FDA full clinical hold throws another wrench into Alcobra’s stuttering R&D machine

The FDA has delivered a blow to Alcobra’s ($ADHD) faltering attempts to bring MDX to market. The latest setback sees the regulator put a full clinical hold on a Phase III trial of MDX in adult patients with ADHD, putting another barrier between Alcobra and its long-sought approval of the drug.

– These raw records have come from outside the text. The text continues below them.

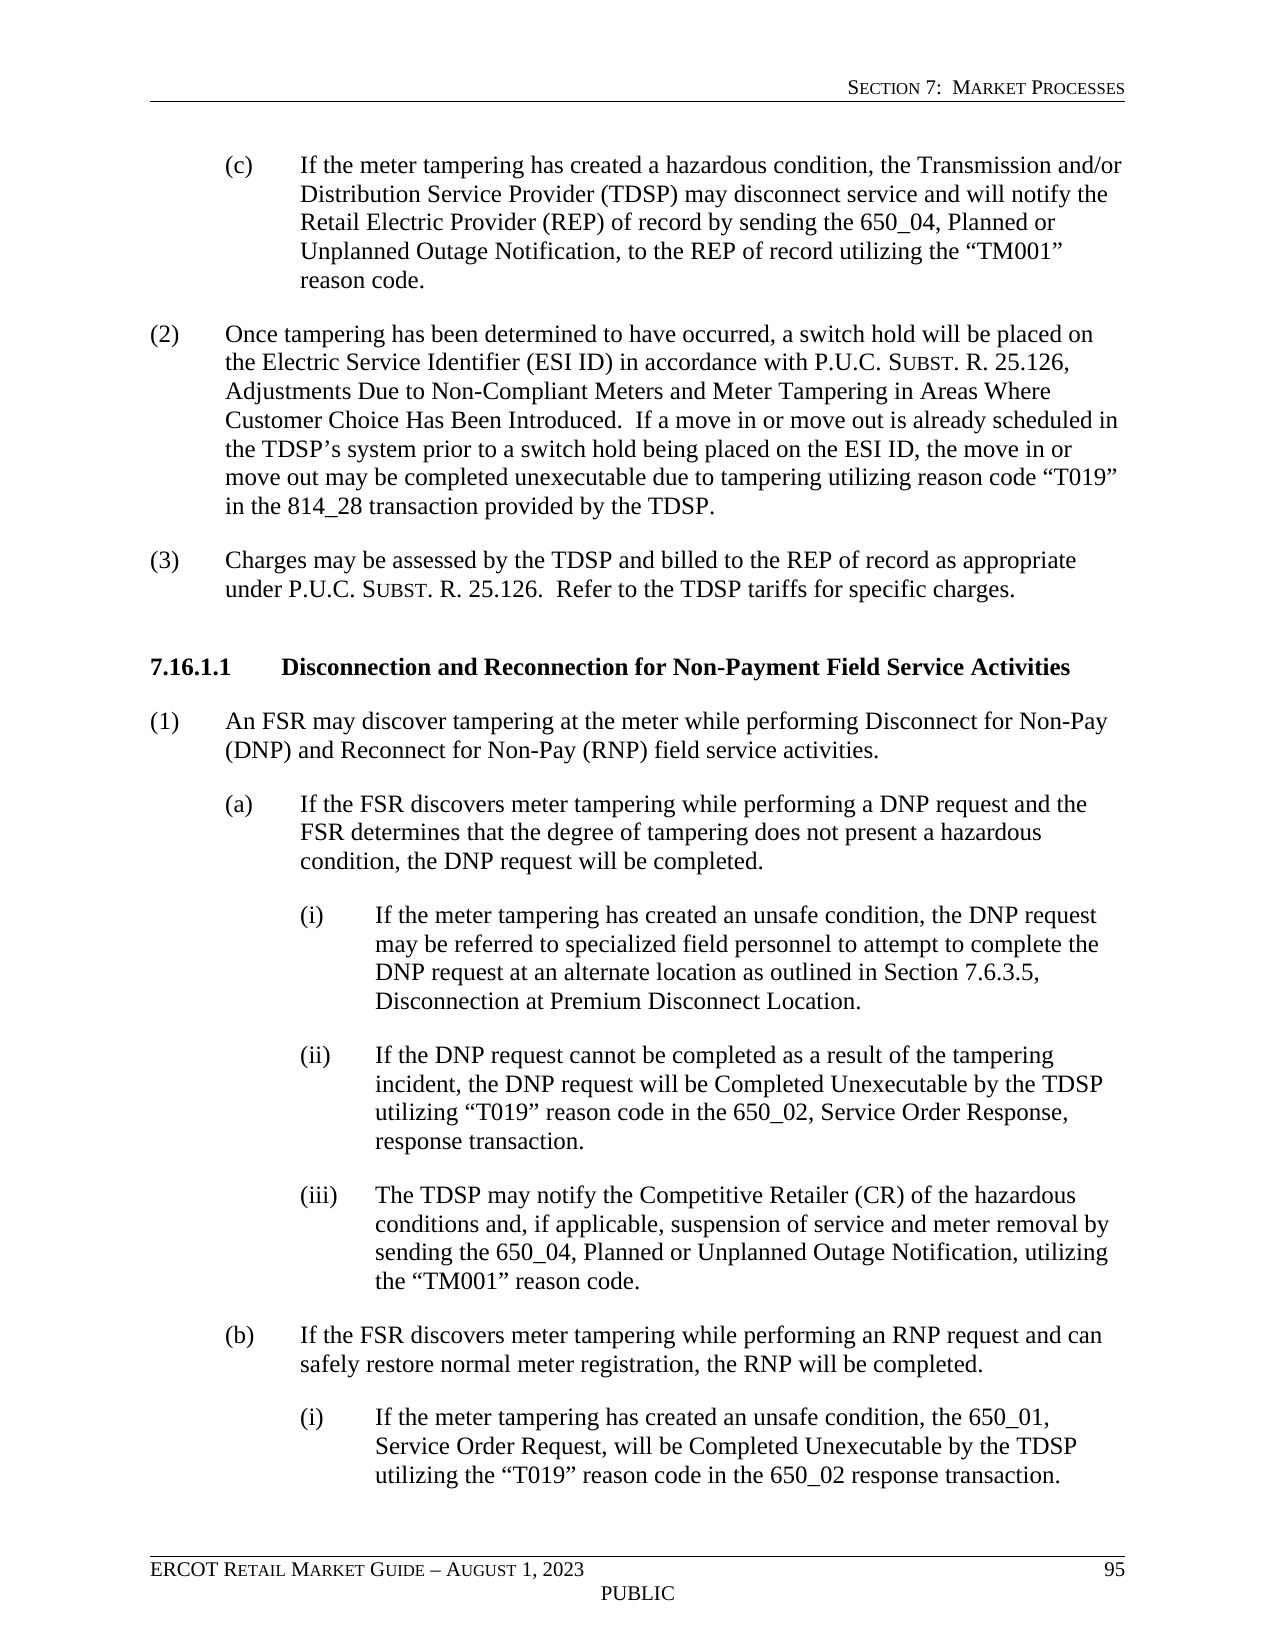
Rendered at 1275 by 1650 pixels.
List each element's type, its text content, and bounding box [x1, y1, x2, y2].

text (2) Once tampering has been determined to have occurred, a switch hold will be placed on the Electric Service Identifier (ESI ID) in accordance with P.U.C. Subst. R. 25.126, Adjustments Due to Non-Compliant Meters and Meter Tampering in Areas Where Customer Choice Has Been Introduced. If a move in or move out is already scheduled in the TDSP’s system prior to a switch hold being placed on the ESI ID, the move in or move out may be completed unexecutable due to tampering utilizing reason code “T019” in the 814_28 transaction provided by the TDSP. [150, 319, 1125, 520]
text (c) If the meter tampering has created a hazardous condition, the Transmission and/or Distribution Service Provider (TDSP) may disconnect service and will notify the Retail Electric Provider (REP) of record by sending the 650_04, Planned or Unplanned Outage Notification, to the REP of record utilizing the “TM001” reason code. [225, 150, 1125, 294]
text (b) If the FSR discovers meter tampering while performing an RNP request and can safely restore normal meter registration, the RNP will be completed. [225, 1320, 1125, 1377]
text (i) If the meter tampering has created an unsafe condition, the 650_01, Service Order Request, will be Completed Unexecutable by the TDSP utilizing the “T019” reason code in the 650_02 response transaction. [300, 1402, 1125, 1489]
text (a) If the FSR discovers meter tampering while performing a DNP request and the FSR determines that the degree of tampering does not present a hazardous condition, the DNP request will be completed. [225, 789, 1125, 875]
text (3) Charges may be assessed by the TDSP and billed to the REP of record as appropriate under P.U.C. Subst. R. 25.126. Refer to the TDSP tariffs for specific charges. [150, 545, 1125, 602]
text (iii) The TDSP may notify the Competitive Retailer (CR) of the hazardous conditions and, if applicable, suspension of service and meter removal by sending the 650_04, Planned or Unplanned Outage Notification, utilizing the “TM001” reason code. [300, 1180, 1125, 1295]
text (ii) If the DNP request cannot be completed as a result of the tampering incident, the DNP request will be Completed Unexecutable by the TDSP utilizing “T019” reason code in the 650_02, Service Order Response, response transaction. [300, 1040, 1125, 1155]
text 7.16.1.1 Disconnection and Reconnection for Non-Payment Field Service Activities [150, 652, 1125, 681]
text (i) If the meter tampering has created an unsafe condition, the DNP request may be referred to specialized field personnel to attempt to complete the DNP request at an alternate location as outlined in Section 7.6.3.5, Disconnection at Premium Disconnect Location. [300, 900, 1125, 1015]
text (1) An FSR may discover tampering at the meter while performing Disconnect for Non-Pay (DNP) and Reconnect for Non-Pay (RNP) field service activities. [150, 706, 1125, 764]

Officials at the FDA’s psychiatry division placed the clinical hold on MDX after getting a look at preclinical data that show “adverse neurological findings.” In a release to disclose the news, Alcobra said the FDA action wasn’t based on data from the ongoing Phase III study of MDX, a drug that has been through multiple clinical trials without raising any red flags from a neurological safety perspective.

An earlier Phase III trial of MDX in 300 adults with ADHD reported no drug-related serious adverse events. The most common adverse events were headaches, nausea and fatigue, and the figures for the placebo and treatment arms were similar. The treatment arm of Alcobra’s 62-person Fragile X syndrome clinical trial was free from serious adverse events, too.

Throughout those earlier studies, the main problem encountered by Alcobra was a lack of efficacy, rather than a nasty side effect profile. MDX has already missed the primary efficacy endpoint in a Phase II Fragile X study and Phase III adult ADHD trial, failures that have ratcheted up the importance of the program now facing a clinical hold at Alcobra.

Prior to the FDA action, Alcobra had expected to complete enrollment in the trial by the end of the year, setting it up to deliver data in the first quarter of 2017. With Alcobra sitting on cash reserves it thinks will see it through to 2018, that make-or-break readout was scheduled for well before the firm will need to raise more money.

Alcobra is now working with the FDA to get the clinical hold lifted. In Alcobra’s favor, MDX has been tested extensively in humans without alarming the regulator. And the active ingredient in Alcobra’s extended-release formulation, metadoxine, has been used safely for decades as a treatment for alcohol intoxication.